▸ **Pasaje extraído**

----------

No eran, y sus enemigos lo sabían, meros políticos burgueses voceando consignas “socialistas”. No eran “socialistas keynesianos”. Eran personas serias y dedicadas, como muchos lo han demostrado muriendo por lo que creían. Es esto lo que hace que la reacción conservadora se torne un asunto de gran interés e importancia, y por eso es necesario que tratemos de decodificar el mensaje, la advertencia, las “lecciones”. Porque la experiencia puede tener significados cruciales para otras democracias burguesas; de hecho, seguramente no hay necesidad de insistir en que una parte de esta experiencia repercutirá directamente en cualquier “modelo” de cambio social radical en el marco de este sistema político.

La lucha y la guerra

Quizás el mensaje, advertencia o “lección” más relevante es también el más obvio, y en consecuencia, el más fácilmente ignorado. Tiene que ver con la noción de lucha de clases. Suponiendo que dejamos de lado la visión de que la lucha de clases es resultado de la propaganda y agitación “extremistas”, queda el hecho de que la izquierda es más afín a la perspectiva según la cual la lucha de clases es un movimiento de los trabajadores y las clases subordinadas contra las clases dominantes.

----------

▸ **Extracto de datos**
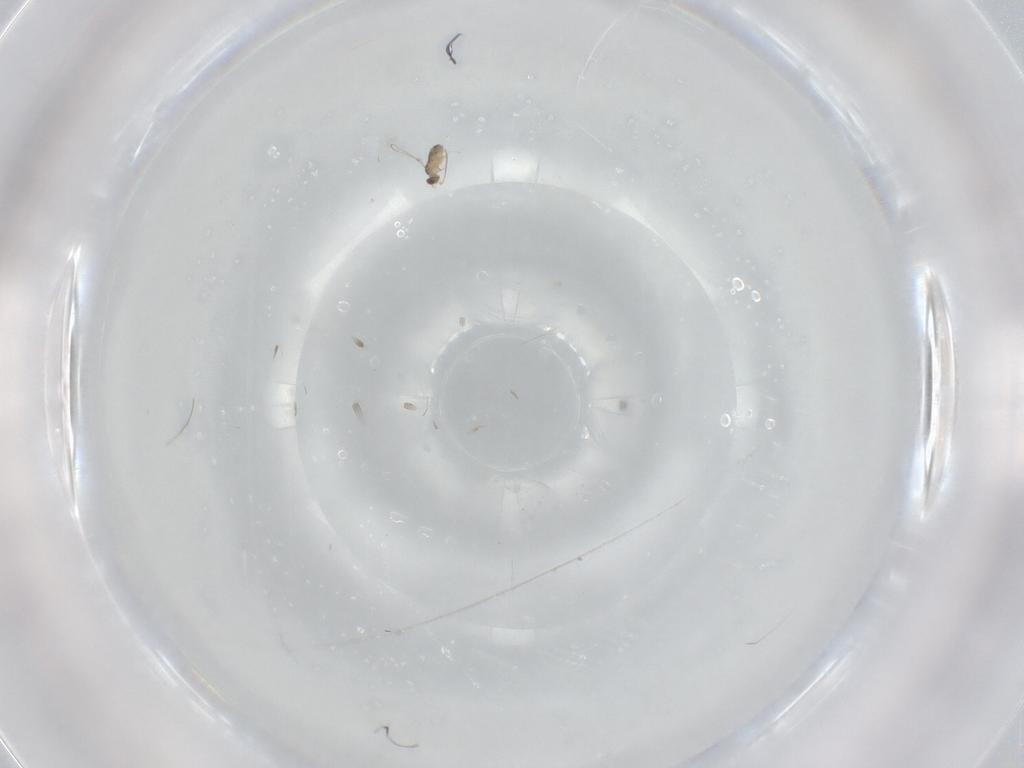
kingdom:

----------

▸ **El ejercicio**
Según el pasaje, ¿con qué noción tiene que ver el mensaje o la «lección» más relevante? Para responder, básate únicamente en el pasaje.

▸ **Tarea resuelta**
Con la noción de lucha de clases.